The Elliot Brown Ocean Sprint is in full swing on day 5 of Race 4: The ClipperTelemed+ Tasman Test, and the racing remains as close as ever.
Qingdao has continued its incredible rise in the rankings, with the team now in in the lead, despite sitting in last place just three days ago. But with just 32 nautical miles separating first from seventh, Qingdao Skipper Chris Kobusch says: “Since the start of the Elliot Brown Ocean Sprint, we really have been sprinting.
“It is absolute champagne sailing and with Garmin and Visit Seattle in AIS range, everyone is on their toes trying to make the boat go as fast as possible. The last three position reports were great for us, indicating we had top average speeds within the fleet over the past 18 hours.
“But Sanya Serenity Coast, Visit Seattle, and Garmin are all within 10 nautical miles of us, so it is as close as ever.”
Visit Seattle remains in second place for the third consecutive day and just like her Qingdao counterpart, Skipper Nikki Henderson is keeping a watchful eye on the competition as the eastern gate of the Elliot Brown Ocean Sprint draws closer, reporting: “This is definitely the closest sprinting we have ever done.
“I'd like to say it will be a relief when the Elliot Brown Ocean Sprint is over, but the reality is that we will continue sprinting all the way to our next waypoint 'Mitchell' down the bottom of Tazzi and then onwards as it's likely we will all sail together all the way there.
“This is testing sailing – but super fun and rewarding for the crew too.”
Garmin remains in third place, but Sanya Serenity Coast is just one nautical mile behind, after falling from first to fourth overnight.
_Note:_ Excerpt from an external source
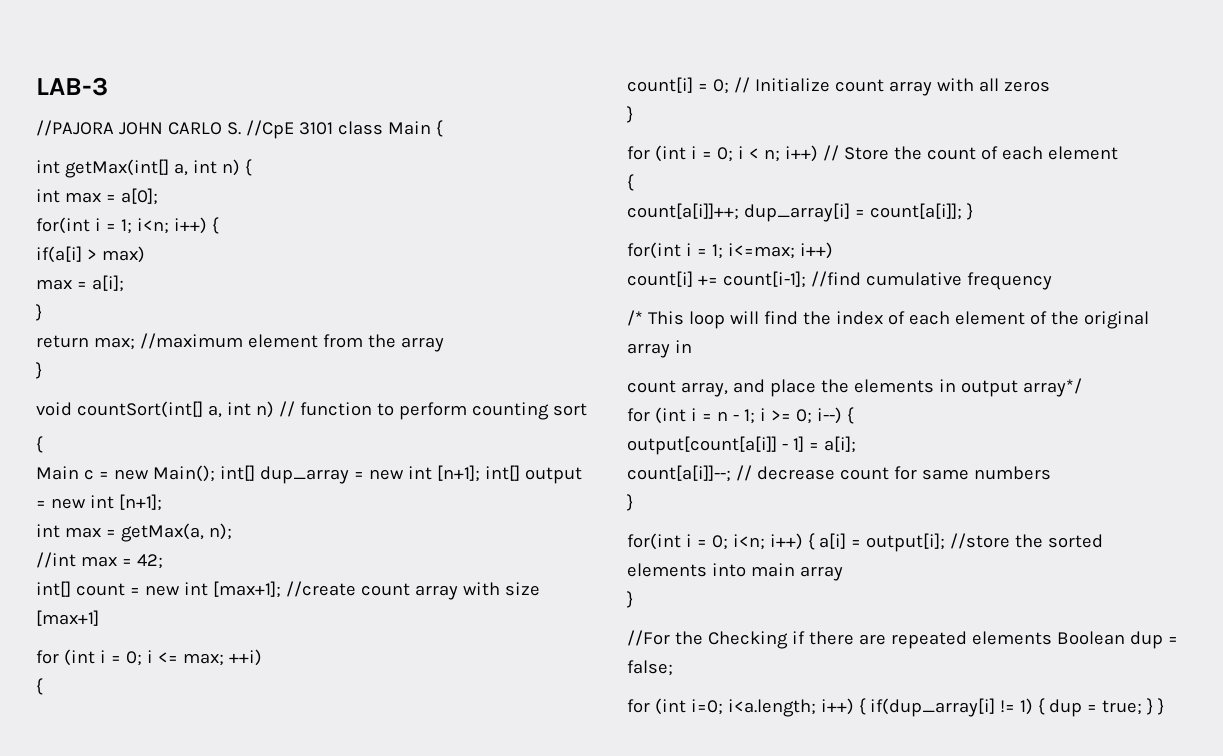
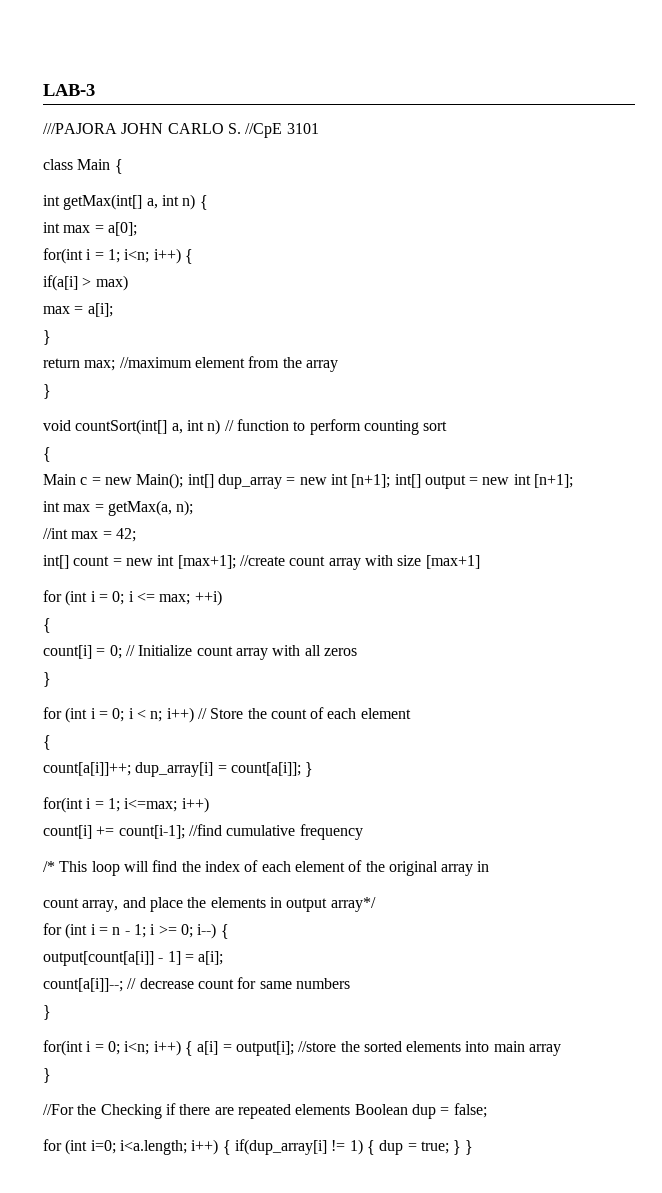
[36,120,114,136] //PAJORA -> [43,123,117,134] ///PAJORA
(333, 128) none -> (319, 128) //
The conditions though are suiting Sydney Skipper Wendy Tuck, who comments: “We got a kite up again today as the wind finally backed enough to allow it.”
A tear in the Code 2 Spinnaker saw the fifth placed Unicef lose some ground on Sanya Serenity Coast, though the team led by Bob Beggs still has small buffer of 12 nautical miles on HotelPlanner.com and GREAT Britain, who are neck and neck, locked in a tight battle for sixth. HotelPlanner.com, who won the Elliot Brown Ocean Sprint in Race 3, currently has the edge by less than one nautical mile, and Skipper Conall Morrison says: “The wind has veered around from southwest to west bringing warmer and more stable air with it.
“Our Elliot Brown Ocean Sprinting strategy is working well so far, but we see from position reports that Sanya Serenity Coast and the boats further north are moving well also, and the ice-hunters on PSP Logistics look fast too.”
Liverpool 2018 is still in eighth and is under white sails after damaging its Code 3 Spinnaker. Despite the setback, Liverpool 2018 remains in front of Dare To Lead, who is waiting for the conditions to shift, as Skipper Dale Smyth explains: “We had a quick night under white sails and then this morning, the wind dropped and veered sufficiently to start flying spinnakers again.
“The wind has got quite light and we are making best progress until it picks up with the next frontal wave. We are not making the best course or speed for an Elliot Brown Ocean Sprint, but we are well more than half way across to Tasmania and the weather continues to look favourable.”
Nasdaq is right on Dare To Lead’s heels in tenth, whilst PSP Logistics remains in eleventh place. PSP Logistics is persisting with the southerly route, though Skipper Matt Mitchell is starting to doubt his decision, saying: “We've had a set back over the last few hours, with the breeze easing and veering ahead of a front that is due to pass over us later today.
“This is costing us hard won miles against the fleet as well as meaning our Elliot Brown Ocean Sprint is turning into a bit of an ocean meander. Such is ocean racing though and when the wind does fill in, it should do so with a vengeance meaning more high boat speeds.
“We are only hoping that as we are closer to the centre of the low to the south, we will have more wind than those to the north meaning we should get back some of those miles.”
In welcome news for PSP Logistics and the rest of the fleet, Clipper Race Meteorologist Simon Rowell has positive tidings on day 5, reporting: “It’s all looking pretty good for the next few days, and the fleet will be in solid breeze, though not anything monstrous, as the teams go over the relatively shallow squeeze point for current round the bottom of Tasmania.”